Format every line of the items below as a Markdown table with the columns Row and Line. Number the rows, skip the blank lines, and leave the pictures out.

*Dataset records:*
★ ★ ★ ★
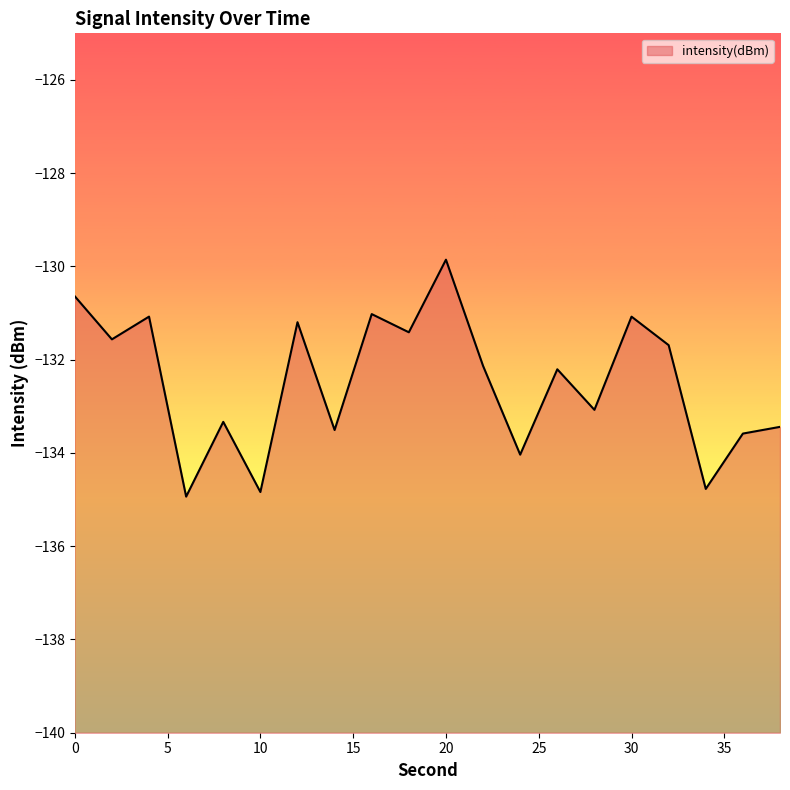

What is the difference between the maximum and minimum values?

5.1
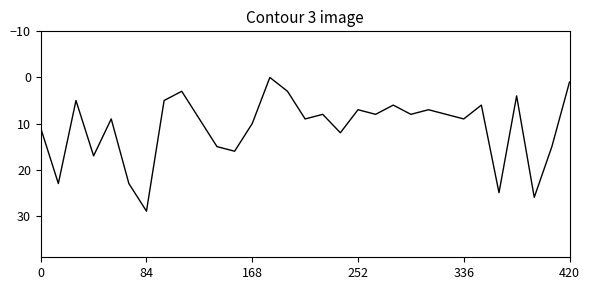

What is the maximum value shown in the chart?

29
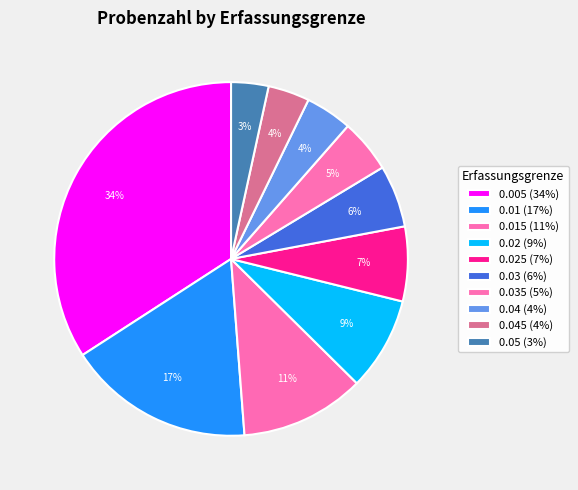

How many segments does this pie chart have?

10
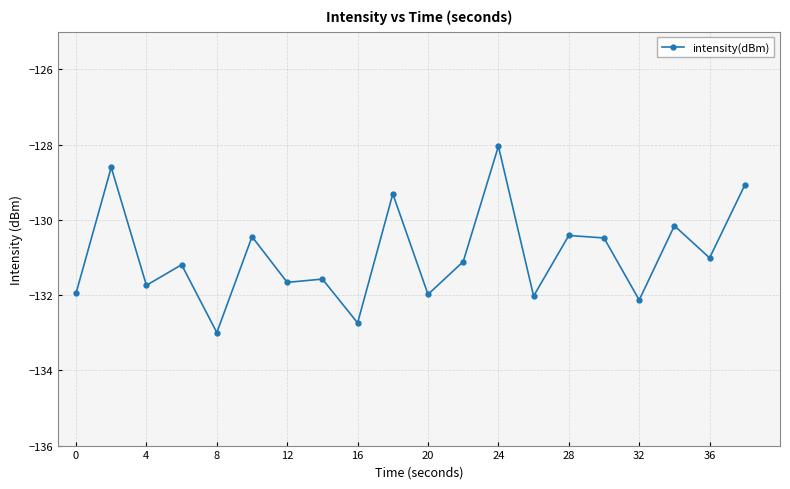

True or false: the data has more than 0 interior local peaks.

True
★ ★ ★ ★
*Response to the task:*
| Row | Line |
|---|---|
| 1 | What is the difference between the maximum and minimum values? |
| 2 | 5.1 |
| 3 | What is the maximum value shown in the chart? |
| 4 | 29 |
| 5 | How many segments does this pie chart have? |
| 6 | 10 |
| 7 | True or false: the data has more than 0 interior local peaks. |
| 8 | True |